*Passage to read:*
"""

You might be thinking that it wasn’t a voluntary response, and that looking at me was sort of a knee-jerk response to an upsetting noise. If you’re thinking that giving us a mean look was just a way of releasing your steam then I’d like to invite you to consider that you’re not a whit more mature and in control than my steam-releasing, involuntarily knee-jerking unhappy baby girl.
Grow up. Be happy that soothing this baby isn’t your job. Be happy that you won’t have to find out whether or not it’s possible to change a poopy diaper in an airplane bathroom that doesn’t have a changing table. Be happy that you can respond to every flight delay or other thing that doesn’t go your way by diving deeper into your paperback. Take notes, doodle, order things from Skymall. Live it up.
This isn’t an ‘I left my kid home with a sitter to enjoy this movie so why should I have to listen to your kid cry’ kind of thing. This is air travel. It’s for everyone. Really.
Posted by CRL at Friday, December 29, 2006
The problem with the questions my children ask is that it’s in my nature to try to answer them, even if I have no idea what the right answers are.
“Why is the sky blue Mommy?” my son asked me as we walked on a gravel road under a glorious blue sky upstate.
“Well...it’s something to do with water,” I start. And then I get an idea...”and water’s blue,” I add. “And then there’s so much water in the air,” I continue, adding the thing about H2O and how the O’s f or oxygen, “and since there’s so much water in the oxygen and the sky is so huge our eyes end up seeing all the blue in the water in the air.” I was on a roll. My answer had it’s own momentum, everything was falling into place. I was impressed.
Emboldened by the certainty of my own tone, and the math of the solution that seemed to be adding up perfectly: blue plus air equals sky...I remember the thing about purple mountain’s majesty and that the mountains are so far away they look purple and if you think about it it makes sense because you need blue to make purple and I explained that part too.
And my son nods along.
And my sister, who only has a baby who doesn’t ask these amazing questions yet, whispers to me out of the side of her mouth--”you know that’s not true, right?”
And I didn’t know it wasn’t true--it sounded so good after all. But my sister’s one of those phi beta kappa/high school quiz show geniuses who remembers everything--even though she’s younger than me. So I don’t even argue about it.
As she points out that H2O means water I realize--what was I thinking? And all the pieces of my neat answer shatter and crash out of the sky where they’d been fluttering happily seconds before.
Minutes before the discussion about the sky, I was being brilliant in a conversation with my sister about how I was seriously considering home-schooling my kids. A creative way to avoid the New York City school chaos, and how amazing would it be to eat a healthy breakfast and then visit a farm? Learn about eggs, and milk...and then hop on a plane to Florida to visit an orange grove, an orange juice processing plant. Plant a tree. How amazing would that be?
But my sky fumble humbled me and I realized that, while it’s not important that a homeschooling parent know everything, it is important that a homeschooling parent at least knows what it is she doesn’t know.
And that’s never been a strength of mine.

"""

(Stored data)
"""

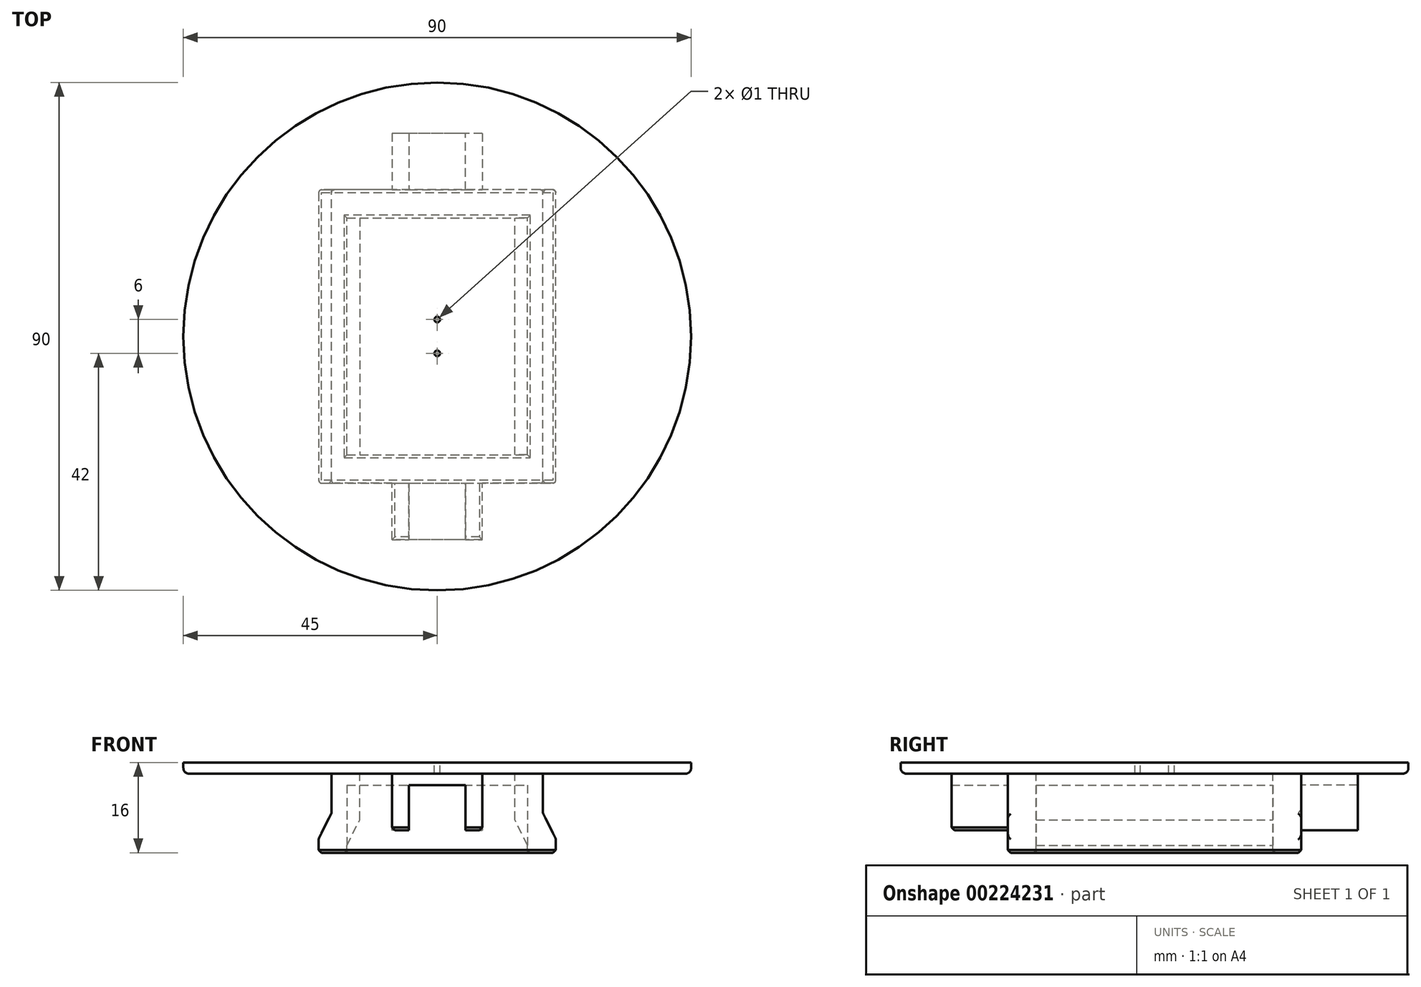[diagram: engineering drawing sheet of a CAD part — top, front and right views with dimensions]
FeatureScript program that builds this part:
annotation { "Feature Type Name" : "Feature", "Feature Type Description" : "" }
export const myFeature = defineFeature(function(context is Context, id is Id, definition is map)
    precondition{}
    {
        {
            var Q0;
            Q0=qCreatedBy(makeId("Top.planeOp"),FACE);
            var sketch = newSketch(context, id + "F0", { "sketchPlane" : qUnion([Q0])});
            skCircle(sketch, "E0", {"center": v(0, 0) * mm, "radius": 45 * mm});
            skSolve(sketch);
        }
        {
            var Q0;
            Q0 = qSketchRegion(id + "F0", true);
            extrude(context, id + "F1", {"entities" : qUnion([Q0]), "depth" : 2 * mm});
        }
        {
            var Q0;
            Q0=qCreatedBy(makeId("Front.planeOp"),FACE);
            var sketch = newSketch(context, id + "F2", { "sketchPlane" : qUnion([Q0])});
            skPoint(sketch, "E1.MirrorCS.end.orphan", {"position": v(0, -14) * mm});
            skPoint(sketch, "E2.MirrorCS.start.orphan", {"position": v(0, 0) * mm});
            skLineSegment(sketch, "E3", {"start": v(-18.75, -7) * mm, "end": v(-18.75, -14) * mm, "construction": true});
            skLineSegment(sketch, "E4", {"start": v(-18.75, -7) * mm, "end": v(-18.75, 0) * mm});
            skLineSegment(sketch, "E5", {"start": v(-21, -14) * mm, "end": v(-21, -11.5) * mm});
            skLineSegment(sketch, "E6", {"start": v(-21, -11.5) * mm, "end": v(-18.75, -7) * mm});
            skLineSegment(sketch, "E7", {"start": v(-18.75, 0) * mm, "end": v(0, 0) * mm});
            skLineSegment(sketch, "E8", {"start": v(-21, -14) * mm, "end": v(0, -14) * mm});
            skLineSegment(sketch, "E9", {"start": v(0, 0) * mm, "end": v(0, -14) * mm, "construction": true});
            skLineSegment(sketch, "E10.MirrorCS", {"start": v(21, -14) * mm, "end": v(21, -11.5) * mm});
            skLineSegment(sketch, "E11.MirrorCS", {"start": v(18.75, 0) * mm, "end": v(0, 0) * mm});
            skLineSegment(sketch, "E12.MirrorCS", {"start": v(21, -14) * mm, "end": v(0, -14) * mm});
            skLineSegment(sketch, "E13.MirrorCS", {"start": v(18.75, -7) * mm, "end": v(18.75, -14) * mm, "construction": true});
            skLineSegment(sketch, "E14.MirrorCS", {"start": v(18.75, -7) * mm, "end": v(18.75, 0) * mm});
            skLineSegment(sketch, "E15.MirrorCS", {"start": v(21, -11.5) * mm, "end": v(18.75, -7) * mm});
            skSolve(sketch);
        }
        {
            var Q0;
            Q0=makeQuery(id+"F2.imprint","IMPRINT",FACE,{"disambiguationData":[TD([[makeQuery(id+"F2.imprint","IMPRINT",EDGE,{"derivedFrom":sQuery(id+"F2.wireOp",EDGE,"E4")}),-1.0]])]});
            extrude(context, id + "F3", {"entities" : qUnion([Q0]), "operationType" : NewBodyOperationType.ADD, "depth" : 26 * mm, "hasSecondDirection" : true, "secondDirectionOppositeDirection" : true, "secondDirectionDepth" : 26 * mm});
        }
        {
            var Q0;
            Q0=makeQuery(id+"F3.opExtrude","SWEPT_FACE",FACE,{"disambiguationData":[OSD([sQuery(id+"F2.wireOp",EDGE,"E8"),sQuery(id+"F2.wireOp",EDGE,"E12.MirrorCS")])]});
            shell(context, id + "F4", {"entities" : qUnion([Q0]), "thickness" : 5 * mm});
        }
        {
            var Q0;
            Q0=makeQuery(id+"F1.opExtrude","CAP_FACE",FACE,{"disambiguationData":[OSD([sQuery(id+"F0.wireOp",EDGE,"E0")])],"isStart":false});
            var sketch = newSketch(context, id + "F5", { "sketchPlane" : qUnion([Q0])});
            skLineSegment(sketch, "E16", {"start": v(0, 3) * mm, "end": v(0, -3) * mm, "construction": true});
            skSolve(sketch);
        }
        {
            var Q0;
            Q0=sQuery(id+"F5.wireOp",VERTEX,"E16.end");
            var Q1;
            Q1=sQuery(id+"F5.wireOp",VERTEX,"E16.start");
            var Q2;
            Q2=makeQuery(id+"F1.opExtrude","SWEPT_BODY",BODY,{"disambiguationData":[OSD([sQuery(id+"F0.wireOp",EDGE,"E0")])]});
            hole(context, id + "F6", {"style" : HoleStyle.SIMPLE, "endStyle" : HoleEndStyle.THROUGH, "holeDiameter" : 1 * mm, "tappedDepth" : 12 * mm, "tapClearance" : 3, "locations" : qUnion([Q0, Q1]), "scope" : qUnion([Q2])});
        }
        {
            var Q0;
            Q0=makeQuery(id+"F1.opExtrude","CAP_EDGE",EDGE,{"disambiguationData":[OSD([sQuery(id+"F0.wireOp",EDGE,"E0")])],"isStart":true});
            fillet(context, id + "F7", {"entities" : qUnion([Q0]), "radius" : 1 * mm, "tangentPropagation" : true, "allowEdgeOverflow" : false});
        }
        {
            var Q0;
            Q0=makeQuery(id+"F3.opExtrude","SWEPT_EDGE",EDGE,{"disambiguationData":[OSD([sQuery(id+"F2.wireOp",EDGE,"E5"),sQuery(id+"F2.wireOp",EDGE,"E6")])]});
            var Q1;
            Q1=makeQuery(id+"F3.opExtrude","SWEPT_EDGE",EDGE,{"disambiguationData":[OSD([sQuery(id+"F2.wireOp",EDGE,"E4"),sQuery(id+"F2.wireOp",EDGE,"E6")])]});
            var Q2;
            Q2=makeQuery(id+"F3.opExtrude","CAP_EDGE",EDGE,{"disambiguationData":[OSD([sQuery(id+"F2.wireOp",EDGE,"E4")])],"isStart":false});
            var Q3;
            Q3=makeQuery(id+"F3.opExtrude","CAP_EDGE",EDGE,{"disambiguationData":[OSD([sQuery(id+"F2.wireOp",EDGE,"E5")])],"isStart":false});
            var Q4;
            Q4=makeQuery(id+"F3.opExtrude","CAP_EDGE",EDGE,{"disambiguationData":[OSD([sQuery(id+"F2.wireOp",EDGE,"E5")])],"isStart":true});
            var Q5;
            Q5=makeQuery(id+"F3.opExtrude","CAP_EDGE",EDGE,{"disambiguationData":[OSD([sQuery(id+"F2.wireOp",EDGE,"E6")])],"isStart":true});
            var Q6;
            Q6=makeQuery(id+"F3.opExtrude","SWEPT_EDGE",EDGE,{"disambiguationData":[OSD([sQuery(id+"F2.wireOp",EDGE,"E14.MirrorCS"),sQuery(id+"F2.wireOp",EDGE,"E15.MirrorCS")])]});
            var Q7;
            Q7=makeQuery(id+"F3.opExtrude","SWEPT_EDGE",EDGE,{"disambiguationData":[OSD([sQuery(id+"F2.wireOp",EDGE,"E10.MirrorCS"),sQuery(id+"F2.wireOp",EDGE,"E15.MirrorCS")])]});
            var Q8;
            Q8=makeQuery(id+"F3.opExtrude","CAP_EDGE",EDGE,{"disambiguationData":[OSD([sQuery(id+"F2.wireOp",EDGE,"E14.MirrorCS")])],"isStart":true});
            var Q9;
            Q9=makeQuery(id+"F3.opExtrude","CAP_EDGE",EDGE,{"disambiguationData":[OSD([sQuery(id+"F2.wireOp",EDGE,"E10.MirrorCS")])],"isStart":true});
            var Q10;
            Q10=makeQuery(id+"F3.opExtrude","CAP_EDGE",EDGE,{"disambiguationData":[OSD([sQuery(id+"F2.wireOp",EDGE,"E10.MirrorCS")])],"isStart":false});
            var Q11;
            Q11=makeQuery(id+"F3.opExtrude","CAP_EDGE",EDGE,{"disambiguationData":[OSD([sQuery(id+"F2.wireOp",EDGE,"E14.MirrorCS")])],"isStart":false});
            fillet(context, id + "F8", {"entities" : qUnion([Q0, Q1, Q2, Q3, Q4, Q5, Q6, Q7, Q8, Q9, Q10, Q11]), "radius" : .5 * mm, "tangentPropagation" : true, "allowEdgeOverflow" : false});
        }
        {
            var Q0;
            Q0=makeQuery(id+"F4.opShell","OFFSET_FACE",FACE,{"disambiguationData":[OSD([sQuery(id+"F0.wireOp",EDGE,"E0")])]});
            extrude(context, id + "F9", {"entities" : qUnion([Q0]), "operationType" : NewBodyOperationType.REMOVE, "oppositeDirection" : true, "depth" : 3 * mm});
        }
        {
            var Q0;
            Q0=makeQuery(id+"F3.opExtrude","CAP_FACE",FACE,{"disambiguationData":[OSD([sQuery(id+"F2.wireOp",EDGE,"E4"),sQuery(id+"F2.wireOp",EDGE,"E5"),sQuery(id+"F2.wireOp",EDGE,"E6"),sQuery(id+"F2.wireOp",EDGE,"E7"),sQuery(id+"F2.wireOp",EDGE,"E8"),sQuery(id+"F2.wireOp",EDGE,"E10.MirrorCS"),sQuery(id+"F2.wireOp",EDGE,"E11.MirrorCS"),sQuery(id+"F2.wireOp",EDGE,"E12.MirrorCS"),sQuery(id+"F2.wireOp",EDGE,"E14.MirrorCS"),sQuery(id+"F2.wireOp",EDGE,"E15.MirrorCS")])],"isStart":false});
            var sketch = newSketch(context, id + "F10", { "sketchPlane" : qUnion([Q0])});
            skLineSegment(sketch, "E17", {"start": v(0, 0) * mm, "end": v(8, 0) * mm});
            skLineSegment(sketch, "E18", {"start": v(8, 0) * mm, "end": v(8, -10) * mm});
            skLineSegment(sketch, "E19", {"start": v(8, -10) * mm, "end": v(-8, -10) * mm});
            skLineSegment(sketch, "E20", {"start": v(-8, -10) * mm, "end": v(-8, 0) * mm});
            skLineSegment(sketch, "E21", {"start": v(-8, 0) * mm, "end": v(0, 0) * mm});
            skSolve(sketch);
        }
        {
            var Q0;
            Q0 = qSketchRegion(id + "F10", true);
            extrude(context, id + "F11", {"entities" : qUnion([Q0]), "depth" : 10 * mm, "offsetDistance" : 25 * mm, "hasSecondDirection" : true, "secondDirectionOppositeDirection" : true, "secondDirectionDepth" : 2 * mm});
        }
        {
            var Q0;
            Q0=makeQuery(id+"F11.opExtrude","SWEPT_BODY",BODY,{"disambiguationData":[OSD([sQuery(id+"F10.wireOp",EDGE,"E17"),sQuery(id+"F10.wireOp",EDGE,"E18"),sQuery(id+"F10.wireOp",EDGE,"E19"),sQuery(id+"F10.wireOp",EDGE,"E20"),sQuery(id+"F10.wireOp",EDGE,"E21")])]});
            var Q1;
            Q1=qCreatedBy(makeId("Front.planeOp"),FACE);
            mirror(context, id + "F12", {"operationType" : NewBodyOperationType.ADD, "entities" : qUnion([Q0]), "mirrorPlane" : qUnion([Q1])});
        }
        {
            var Q0;
            {var subQ0=makeQuery(id+"F11.opExtrude","SWEPT_FACE",FACE,{"disambiguationData":[OSD([sQuery(id+"F10.wireOp",EDGE,"E19")])]});Q0=makeQuery(id+"F12.boolean.opBoolean","MERGE",FACE,{"derivedFrom":[makeQuery(id+"F3.opExtrude","SWEPT_FACE",FACE,{"disambiguationData":[OSD([sQuery(id+"F2.wireOp",EDGE,"E8"),sQuery(id+"F2.wireOp",EDGE,"E12.MirrorCS")])]}),subQ0,makeQuery(id+"F12.opPattern","COPY",FACE,{"derivedFrom":subQ0,"instanceName":"1"})]});}
            var sketch = newSketch(context, id + "F13", { "sketchPlane" : qUnion([Q0])});
            skLineSegment(sketch, "E22", {"start": v(0, -36) * mm, "end": v(-5, -36) * mm});
            skLineSegment(sketch, "E23", {"start": v(-5, -36) * mm, "end": v(-5, -21) * mm});
            skLineSegment(sketch, "E24", {"start": v(-5, -21) * mm, "end": v(5, -21) * mm});
            skLineSegment(sketch, "E25", {"start": v(5, -21) * mm, "end": v(5, -36) * mm});
            skLineSegment(sketch, "E26", {"start": v(5, -36) * mm, "end": v(0, -36) * mm});
            skSolve(sketch);
        }
        {
            var Q0;
            Q0=makeQuery(id+"F13.imprint","IMPRINT",FACE,{"disambiguationData":[TD([[makeQuery(id+"F13.imprint","IMPRINT",EDGE,{"derivedFrom":sQuery(id+"F13.wireOp",EDGE,"E22")}),-1.0]])]});
            var Q1;
            {var subQ0=sQuery(id+"F13.wireOp",EDGE,"E24");Q1=makeQuery(id+"F13.imprint","IMPRINT",FACE,{"disambiguationData":[TD([[makeQuery(id+"F13.imprint","IMPRINT",EDGE,{"derivedFrom":subQ0}),1.0]])]});}
            extrude(context, id + "F14", {"entities" : qUnion([Q0, Q1]), "oppositeDirection" : true, "depth" : 12 * mm, "offsetDistance" : 25 * mm});
        }
        {
            var Q0;
            Q0=makeQuery(id+"F14.opExtrude","SWEPT_BODY",BODY,{"disambiguationData":[OSD([sQuery(id+"F13.wireOp",EDGE,"E22"),sQuery(id+"F13.wireOp",EDGE,"E23"),sQuery(id+"F13.wireOp",EDGE,"E24"),sQuery(id+"F13.wireOp",EDGE,"E25"),sQuery(id+"F13.wireOp",EDGE,"E26")])]});
            var Q1;
            Q1=qCreatedBy(makeId("Front.planeOp"),FACE);
            mirror(context, id + "F15", {"entities" : qUnion([Q0]), "mirrorPlane" : qUnion([Q1])});
        }
        {
            var Q0;
            Q0=makeQuery(id+"F14.opExtrude","SWEPT_BODY",BODY,{"disambiguationData":[OSD([sQuery(id+"F13.wireOp",EDGE,"E22"),sQuery(id+"F13.wireOp",EDGE,"E23"),sQuery(id+"F13.wireOp",EDGE,"E24"),sQuery(id+"F13.wireOp",EDGE,"E25"),sQuery(id+"F13.wireOp",EDGE,"E26")])]});
            var Q1;
            Q1=makeQuery(id+"F15.opPattern","COPY",BODY,{"derivedFrom":makeQuery(id+"F14.opExtrude","SWEPT_BODY",BODY,{"disambiguationData":[OSD([sQuery(id+"F13.wireOp",EDGE,"E22"),sQuery(id+"F13.wireOp",EDGE,"E23"),sQuery(id+"F13.wireOp",EDGE,"E24"),sQuery(id+"F13.wireOp",EDGE,"E25"),sQuery(id+"F13.wireOp",EDGE,"E26")])]}),"instanceName":"1"});
            var Q2;
            Q2=makeQuery(id+"F1.opExtrude","SWEPT_BODY",BODY,{"disambiguationData":[OSD([sQuery(id+"F0.wireOp",EDGE,"E0")])]});
            booleanBodies(context, id + "F16", {"operationType" : BooleanOperationType.SUBTRACTION, "tools" : qUnion([Q0, Q1]), "targets" : qUnion([Q2])});
        }
        {
            var Q0;
            {var subQ0=sQuery(id+"F2.wireOp",EDGE,"E12.MirrorCS");var subQ1=sQuery(id+"F2.wireOp",EDGE,"E10.MirrorCS");var subQ2=sQuery(id+"F2.wireOp",EDGE,"E8");var subQ4=makeQuery(id+"F3.opExtrude","CAP_EDGE",EDGE,{"disambiguationData":[OSD([subQ2,subQ0])],"isStart":false});Q0=makeQuery(id+"FFm1TcCdVZ59tot_1.boolean.opBoolean","SPLIT",EDGE,{"disambiguationData":[TD([makeQuery(id+"F3.opExtrude","SWEPT_FACE",FACE,{"disambiguationData":[OSD([subQ1])]})])],"derivedFrom":subQ4});}
            var Q1;
            {var subQ0=sQuery(id+"F2.wireOp",EDGE,"E12.MirrorCS");var subQ1=sQuery(id+"F2.wireOp",EDGE,"E8");var subQ2=sQuery(id+"F2.wireOp",EDGE,"E5");Q1=makeQuery(id+"FFm1TcCdVZ59tot_1.boolean.opBoolean","SPLIT",EDGE,{"disambiguationData":[TD([makeQuery(id+"F3.opExtrude","SWEPT_FACE",FACE,{"disambiguationData":[OSD([subQ2])]})])],"derivedFrom":makeQuery(id+"F3.opExtrude","CAP_EDGE",EDGE,{"disambiguationData":[OSD([subQ1,subQ0])],"isStart":true})});}
            var Q2;
            {var subQ0=sQuery(id+"F2.wireOp",EDGE,"E12.MirrorCS");var subQ1=sQuery(id+"F2.wireOp",EDGE,"E8");var subQ8=sQuery(id+"F2.wireOp",EDGE,"E5");var subQ11=makeQuery(id+"F3.opExtrude","CAP_EDGE",EDGE,{"disambiguationData":[OSD([subQ1,subQ0])],"isStart":false});Q2=makeQuery(id+"FFm1TcCdVZ59tot_1.boolean.opBoolean","SPLIT",EDGE,{"disambiguationData":[TD([makeQuery(id+"F4.opShell","OFFSET_FACE",FACE,{"disambiguationData":[OSD([subQ8])]})])],"derivedFrom":makeQuery(id+"F4.opShell","OFFSET_EDGE",EDGE,{"disambiguationData":[OSD([subQ1,subQ0]),TDD([subQ11])]})});}
            var Q3;
            {var subQ0=sQuery(id+"F2.wireOp",EDGE,"E12.MirrorCS");var subQ1=sQuery(id+"F2.wireOp",EDGE,"E8");var subQ5=sQuery(id+"F2.wireOp",EDGE,"E10.MirrorCS");Q3=makeQuery(id+"FFm1TcCdVZ59tot_1.boolean.opBoolean","SPLIT",EDGE,{"disambiguationData":[TD([makeQuery(id+"F4.opShell","OFFSET_FACE",FACE,{"disambiguationData":[OSD([subQ5])]})])],"derivedFrom":makeQuery(id+"F4.opShell","OFFSET_EDGE",EDGE,{"disambiguationData":[OSD([subQ1,subQ0]),TDD([makeQuery(id+"F3.opExtrude","CAP_EDGE",EDGE,{"disambiguationData":[OSD([subQ1,subQ0])],"isStart":true})])]})});}
            var Q4;
            Q4=makeQuery(id+"F4.opShell","OFFSET_EDGE",EDGE,{"disambiguationData":[OSD([sQuery(id+"F2.wireOp",EDGE,"E10.MirrorCS"),sQuery(id+"F2.wireOp",EDGE,"E12.MirrorCS")])]});
            var Q5;
            {var subQ0=sQuery(id+"F2.wireOp",EDGE,"E12.MirrorCS");var subQ1=sQuery(id+"F2.wireOp",EDGE,"E8");var subQ5=sQuery(id+"F2.wireOp",EDGE,"E10.MirrorCS");var subQ11=makeQuery(id+"F3.opExtrude","CAP_EDGE",EDGE,{"disambiguationData":[OSD([subQ1,subQ0])],"isStart":false});Q5=makeQuery(id+"FFm1TcCdVZ59tot_1.boolean.opBoolean","SPLIT",EDGE,{"disambiguationData":[TD([makeQuery(id+"F4.opShell","OFFSET_FACE",FACE,{"disambiguationData":[OSD([subQ5])]})])],"derivedFrom":makeQuery(id+"F4.opShell","OFFSET_EDGE",EDGE,{"disambiguationData":[OSD([subQ1,subQ0]),TDD([subQ11])]})});}
            var Q6;
            Q6=makeQuery(id+"F4.opShell","OFFSET_EDGE",EDGE,{"disambiguationData":[OSD([sQuery(id+"F2.wireOp",EDGE,"E5"),sQuery(id+"F2.wireOp",EDGE,"E8")])]});
            var Q7;
            {var subQ0=sQuery(id+"F2.wireOp",EDGE,"E12.MirrorCS");var subQ1=sQuery(id+"F2.wireOp",EDGE,"E8");var subQ8=sQuery(id+"F2.wireOp",EDGE,"E5");Q7=makeQuery(id+"FFm1TcCdVZ59tot_1.boolean.opBoolean","SPLIT",EDGE,{"disambiguationData":[TD([makeQuery(id+"F4.opShell","OFFSET_FACE",FACE,{"disambiguationData":[OSD([subQ8])]})])],"derivedFrom":makeQuery(id+"F4.opShell","OFFSET_EDGE",EDGE,{"disambiguationData":[OSD([subQ1,subQ0]),TDD([makeQuery(id+"F3.opExtrude","CAP_EDGE",EDGE,{"disambiguationData":[OSD([subQ1,subQ0])],"isStart":true})])]})});}
            var Q8;
            Q8=makeQuery(id+"F11.opExtrude","SWEPT_EDGE",EDGE,{"disambiguationData":[OSD([sQuery(id+"F2.wireOp",EDGE,"E8"),sQuery(id+"F2.wireOp",EDGE,"E12.MirrorCS"),sQuery(id+"F10.wireOp",EDGE,"E18"),sQuery(id+"F10.wireOp",EDGE,"E19")])]});
            var Q9;
            Q9=makeQuery(id+"F11.opExtrude","CAP_EDGE",EDGE,{"disambiguationData":[OSD([sQuery(id+"F10.wireOp",EDGE,"E19")])],"isStart":false});
            var Q10;
            Q10=makeQuery(id+"F11.opExtrude","SWEPT_EDGE",EDGE,{"disambiguationData":[OSD([sQuery(id+"F2.wireOp",EDGE,"E8"),sQuery(id+"F2.wireOp",EDGE,"E12.MirrorCS"),sQuery(id+"F10.wireOp",EDGE,"E19"),sQuery(id+"F10.wireOp",EDGE,"E20")])]});
            chamfer(context, id + "F17", {"entities" : qUnion([Q0, Q1, Q2, Q3, Q4, Q5, Q6, Q7, Q8, Q9, Q10]), "width" : .5 * mm, "tangentPropagation" : true});
        }
    });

"""

*Work to do:*
(1) List each thing the blog text tells the reader to be happy about.
(2) Carry on the blog text past its final sentence.

*Results in order:*
(1)
- That soothing this baby isn't the reader's job
- That the reader won't have to find out whether it's possible to change a poopy diaper in an airplane bathroom that doesn't have a changing table
- That the reader can respond to every flight delay or other thing that doesn't go their way by diving deeper into a paperback

(2)
Posted by CRL at Friday, December 29, 2006
Dec 21, 2006
I wake up begging for Barney but you say you need to check the weather. You say Barney’s not on anyway now but I don’t understand because I can’t tell time. You turn on the news but it isn’t the weather and you say to wait because we all need to know if it’s going to rain and that reminds me of the Dora umbrella that I like to open in the car but I get in trouble because it’s Etta’s umbrella and Amos complains that we’re all going to have bad luck and you remind Amos that only the one opening the umbrella will have bad luck and the one opening the umbrella is me and I don’t know what bad luck is. But it doesn’t sound good.
I slide off the bed and run to the other rooms to yell “it’s eight o’clock!” They laugh at me because something like it’s not really eight o’clock but eight o’clock is the only clock I know and it wakes them up anyway so what’s the big deal.
It matters what everyone wears except me. It matters what everyone wants for breakfast except me. It matters what everyone wants to bring for lunch except for me. But I take a pudding and a juice box and some doritoes and put them in a plastic bag and put it somewhere just in case. Sometimes I bring two of everything one for me one for Zoe but whether or not I see Zoe is never up to me. But I pack them just in case.
I give a big kiss and a big hug and sometimes a high five to Daddy and Amos and Etta when it’s time for them to go. Sometimes they’re gone when I remember to do this, or they slip away when I’m taking care of my lunch and Zoe’s lunch and if I cry and scream loudly enough and if they’re still on the block they run back.
I’ll spend half the afternoon in the car when it’s time to get them. And it really matters what seat I sit in because I don’t want to be next to the door that used to have the gum stuck to it even though you finally cleaned it up, and I don’t want to sit in the other seat because a piece of plastic is missing from the handle on the back of it and sometimes this is important to me and sometimes I forget. And sometimes I want to buckle myself and sometimes I want you to buckle me in and sometimes it takes me a long time to decide and sometimes you get mad and say you’ll take something away but I don’t really understand because I’m two and a half and I usually get what I want when I really want it.
Posted by CRL at Thursday, December 21, 2006
Dec 20, 2006
I’m the kind of person who reads to my children. I’m a reader. I’m a teacher. I’m an English major. I’m involved.
I’m the kind of person who reads to my children. But I don’t.
I’ve tried to read to my children. I’d like to be able to read to my children. I read articles about reading to my children. But when it comes down to it, it’s not something I do.
The book in my hand might as well be a tranquilizer on my tongue. It’s a narcotic--it knocks me out. I struggle to keep my focus, my eyes water, I become resentful and impatient.
The pages multiply. Time slows to a swamplike standstill. I’m never going to make it to the end. I fidget as I attempt to shift my body into more wakeful positions. The tiny black on white marks play tricks on my retinas. They shift, they hypnotize, they lull me to sleep.
It's not that the books I'm trying to read are bad books. I’m trying to read books I know I like--books with humor, and interesting plots. The classics.
In theory, I adore everything by William Steig--The Amazing Bone, Amos and Boris, the giggle-inducing and potentially quick Pete’s a Pizza). In practice, I find them wordy and full of time-consuming twists and diversions.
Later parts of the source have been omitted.